El ruido ensordecedor de las armas hace inaudibles los diagnósticos más solventes. “Nos encontramos en un punto de inflexión en la trayectoria de la guerra. Si bien los ucranianos se mantienen firmes en su lucha, la política disfuncional de Estados Unidos hace que la victoria de Ucrania parezca más difícil de alcanzar que nunca”, advierte Ian Bremmer, bloqueada por la política de baja estofa de los republicanos la ayuda destinada al país invadido. “Ucrania es un test para Europa, es decir, para todos nosotros”, proclama en La Vanguardia la politóloga Carmen Claudín, pero la demora del ingreso en la UE pone tierra de por medio entre las urgencias de Kiev y las reservas a un ingreso exprés, siquiera sea este simbólico (la guerra no permite mucho más). A propósito de Gaza, diferentes analistas muy informados ven allí un factor de desestabilización no solo regional, pero ninguno de los actores con poder y atributos para detener la masacre se activa para lograrlo.
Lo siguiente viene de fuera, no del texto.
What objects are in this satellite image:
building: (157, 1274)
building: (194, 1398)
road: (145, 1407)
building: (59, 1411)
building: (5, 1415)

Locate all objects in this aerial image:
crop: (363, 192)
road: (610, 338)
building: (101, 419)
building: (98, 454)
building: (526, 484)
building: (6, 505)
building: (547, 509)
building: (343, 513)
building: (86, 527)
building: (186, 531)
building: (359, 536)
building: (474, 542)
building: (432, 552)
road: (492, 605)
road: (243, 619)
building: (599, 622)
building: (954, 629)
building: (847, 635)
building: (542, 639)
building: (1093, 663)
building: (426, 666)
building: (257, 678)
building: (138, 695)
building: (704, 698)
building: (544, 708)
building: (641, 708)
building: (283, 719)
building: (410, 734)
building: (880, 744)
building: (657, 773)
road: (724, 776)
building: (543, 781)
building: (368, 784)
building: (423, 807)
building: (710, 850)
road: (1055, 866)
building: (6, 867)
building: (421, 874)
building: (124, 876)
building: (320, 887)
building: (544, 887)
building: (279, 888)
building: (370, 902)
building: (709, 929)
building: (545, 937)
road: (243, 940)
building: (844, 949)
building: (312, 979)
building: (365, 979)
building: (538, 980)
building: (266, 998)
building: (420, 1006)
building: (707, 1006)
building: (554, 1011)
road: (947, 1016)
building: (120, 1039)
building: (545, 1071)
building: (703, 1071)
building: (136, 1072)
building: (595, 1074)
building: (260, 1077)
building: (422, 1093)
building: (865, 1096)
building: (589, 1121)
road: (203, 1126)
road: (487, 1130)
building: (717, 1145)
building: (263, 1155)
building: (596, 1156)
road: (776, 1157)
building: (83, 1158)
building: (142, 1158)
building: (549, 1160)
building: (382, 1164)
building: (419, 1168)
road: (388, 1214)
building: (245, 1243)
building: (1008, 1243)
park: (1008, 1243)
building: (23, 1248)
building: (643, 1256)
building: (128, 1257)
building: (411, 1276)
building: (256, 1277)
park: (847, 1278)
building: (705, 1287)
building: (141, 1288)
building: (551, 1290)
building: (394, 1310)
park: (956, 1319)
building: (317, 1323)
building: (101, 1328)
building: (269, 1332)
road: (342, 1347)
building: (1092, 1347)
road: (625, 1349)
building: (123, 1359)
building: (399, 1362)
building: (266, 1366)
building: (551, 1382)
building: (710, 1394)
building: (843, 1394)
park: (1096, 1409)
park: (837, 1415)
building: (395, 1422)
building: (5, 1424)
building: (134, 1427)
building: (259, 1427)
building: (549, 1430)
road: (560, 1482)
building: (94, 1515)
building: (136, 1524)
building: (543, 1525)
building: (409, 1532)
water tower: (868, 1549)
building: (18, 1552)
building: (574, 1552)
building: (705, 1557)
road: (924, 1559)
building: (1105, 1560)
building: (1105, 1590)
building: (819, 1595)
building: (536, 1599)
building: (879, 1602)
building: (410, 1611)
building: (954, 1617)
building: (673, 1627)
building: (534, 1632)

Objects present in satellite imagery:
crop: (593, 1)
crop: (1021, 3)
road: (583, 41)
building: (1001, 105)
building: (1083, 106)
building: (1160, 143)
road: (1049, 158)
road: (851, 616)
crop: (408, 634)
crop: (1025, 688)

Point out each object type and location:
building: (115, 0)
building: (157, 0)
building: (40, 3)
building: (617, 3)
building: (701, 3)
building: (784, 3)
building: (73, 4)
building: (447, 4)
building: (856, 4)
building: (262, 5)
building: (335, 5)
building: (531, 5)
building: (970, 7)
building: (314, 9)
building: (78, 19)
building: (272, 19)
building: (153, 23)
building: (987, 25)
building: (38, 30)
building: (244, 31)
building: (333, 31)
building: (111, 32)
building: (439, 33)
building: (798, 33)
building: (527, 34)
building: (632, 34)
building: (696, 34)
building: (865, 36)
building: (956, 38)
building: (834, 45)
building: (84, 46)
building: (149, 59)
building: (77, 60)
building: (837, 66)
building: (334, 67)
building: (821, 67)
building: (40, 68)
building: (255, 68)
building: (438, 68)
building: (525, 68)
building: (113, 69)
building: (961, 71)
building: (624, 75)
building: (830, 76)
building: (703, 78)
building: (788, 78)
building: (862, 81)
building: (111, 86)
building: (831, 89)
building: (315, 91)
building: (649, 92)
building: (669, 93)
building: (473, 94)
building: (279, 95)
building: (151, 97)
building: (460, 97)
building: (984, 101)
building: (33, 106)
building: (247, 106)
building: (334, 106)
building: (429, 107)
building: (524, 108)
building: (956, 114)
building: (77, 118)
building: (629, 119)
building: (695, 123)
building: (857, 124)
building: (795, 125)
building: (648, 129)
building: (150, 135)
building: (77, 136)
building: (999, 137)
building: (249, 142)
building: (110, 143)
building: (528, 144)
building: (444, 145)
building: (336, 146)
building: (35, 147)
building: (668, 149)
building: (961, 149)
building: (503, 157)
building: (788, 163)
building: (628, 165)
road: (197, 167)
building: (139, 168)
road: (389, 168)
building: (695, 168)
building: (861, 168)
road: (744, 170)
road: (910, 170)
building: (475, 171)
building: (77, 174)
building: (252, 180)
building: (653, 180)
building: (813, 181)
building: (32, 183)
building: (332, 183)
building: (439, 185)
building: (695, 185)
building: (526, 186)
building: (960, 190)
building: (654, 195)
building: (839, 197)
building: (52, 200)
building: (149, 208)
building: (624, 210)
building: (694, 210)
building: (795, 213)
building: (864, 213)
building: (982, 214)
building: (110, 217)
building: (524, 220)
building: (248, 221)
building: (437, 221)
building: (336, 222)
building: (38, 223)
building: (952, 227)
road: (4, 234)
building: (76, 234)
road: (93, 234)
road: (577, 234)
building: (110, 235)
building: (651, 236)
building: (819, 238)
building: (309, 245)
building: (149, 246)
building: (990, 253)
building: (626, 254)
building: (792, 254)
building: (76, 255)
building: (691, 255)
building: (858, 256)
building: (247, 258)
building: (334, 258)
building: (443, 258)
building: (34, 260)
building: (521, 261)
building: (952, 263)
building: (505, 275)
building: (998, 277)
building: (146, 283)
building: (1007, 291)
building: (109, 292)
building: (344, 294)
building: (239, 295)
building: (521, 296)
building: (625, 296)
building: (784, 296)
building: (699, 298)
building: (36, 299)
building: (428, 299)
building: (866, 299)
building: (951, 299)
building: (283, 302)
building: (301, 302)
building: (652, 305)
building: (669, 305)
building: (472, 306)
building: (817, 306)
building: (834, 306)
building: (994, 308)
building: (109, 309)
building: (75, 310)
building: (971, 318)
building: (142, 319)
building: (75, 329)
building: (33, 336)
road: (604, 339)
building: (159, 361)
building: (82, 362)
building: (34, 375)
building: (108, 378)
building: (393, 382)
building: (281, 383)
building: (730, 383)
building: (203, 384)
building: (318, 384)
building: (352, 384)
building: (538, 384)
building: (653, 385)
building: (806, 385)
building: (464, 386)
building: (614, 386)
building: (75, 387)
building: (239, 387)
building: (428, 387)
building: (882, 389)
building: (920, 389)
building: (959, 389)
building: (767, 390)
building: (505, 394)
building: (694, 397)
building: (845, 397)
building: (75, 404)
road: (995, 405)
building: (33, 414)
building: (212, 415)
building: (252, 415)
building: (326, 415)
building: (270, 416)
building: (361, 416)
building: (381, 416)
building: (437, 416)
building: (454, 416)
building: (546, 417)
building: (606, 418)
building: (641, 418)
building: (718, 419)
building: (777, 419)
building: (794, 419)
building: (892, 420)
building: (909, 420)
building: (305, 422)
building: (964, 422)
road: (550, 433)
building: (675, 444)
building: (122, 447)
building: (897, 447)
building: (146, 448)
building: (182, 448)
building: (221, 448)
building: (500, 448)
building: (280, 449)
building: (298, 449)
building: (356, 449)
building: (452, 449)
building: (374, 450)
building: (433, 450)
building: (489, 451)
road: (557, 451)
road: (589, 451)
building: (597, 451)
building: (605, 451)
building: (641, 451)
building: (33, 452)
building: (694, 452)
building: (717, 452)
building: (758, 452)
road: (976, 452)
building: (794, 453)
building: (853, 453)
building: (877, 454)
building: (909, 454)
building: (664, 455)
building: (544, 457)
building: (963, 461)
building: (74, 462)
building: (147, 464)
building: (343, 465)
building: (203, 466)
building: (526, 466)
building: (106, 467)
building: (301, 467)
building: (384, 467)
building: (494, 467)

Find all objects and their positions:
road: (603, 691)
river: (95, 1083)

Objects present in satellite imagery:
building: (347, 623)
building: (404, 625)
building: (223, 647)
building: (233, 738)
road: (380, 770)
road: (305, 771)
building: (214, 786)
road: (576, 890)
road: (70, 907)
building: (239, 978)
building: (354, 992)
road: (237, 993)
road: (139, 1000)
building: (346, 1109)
En la invasión de Ucrania y en el aplastamiento de Gaza asistimos a una victoria a gran escala de la indecencia, de la fuerza bruta, de cuanto repudian los sentidos. El único imperativo categórico que conocen los agresores -también los terroristas de Hamás- es atender a sus designios. Michel de Montaigne dejó dicho que “la cobardía es la madre de la crueldad”, y ciertamente hay dosis inconmensurables de cobardía en esas dos guerras en las que los atacantes disponen de una superioridad material apabullante y se aplican en la estrategia de la tierra quemada, del horror sin límites. Como reflexionaba en París hace años Butros Butros Galhi, sentado detrás de su escritorio lleno de papeles, los predicadores del choque de civilizaciones están dispuestos a hacer cuanto sea necesario para que se cumpla su profecía.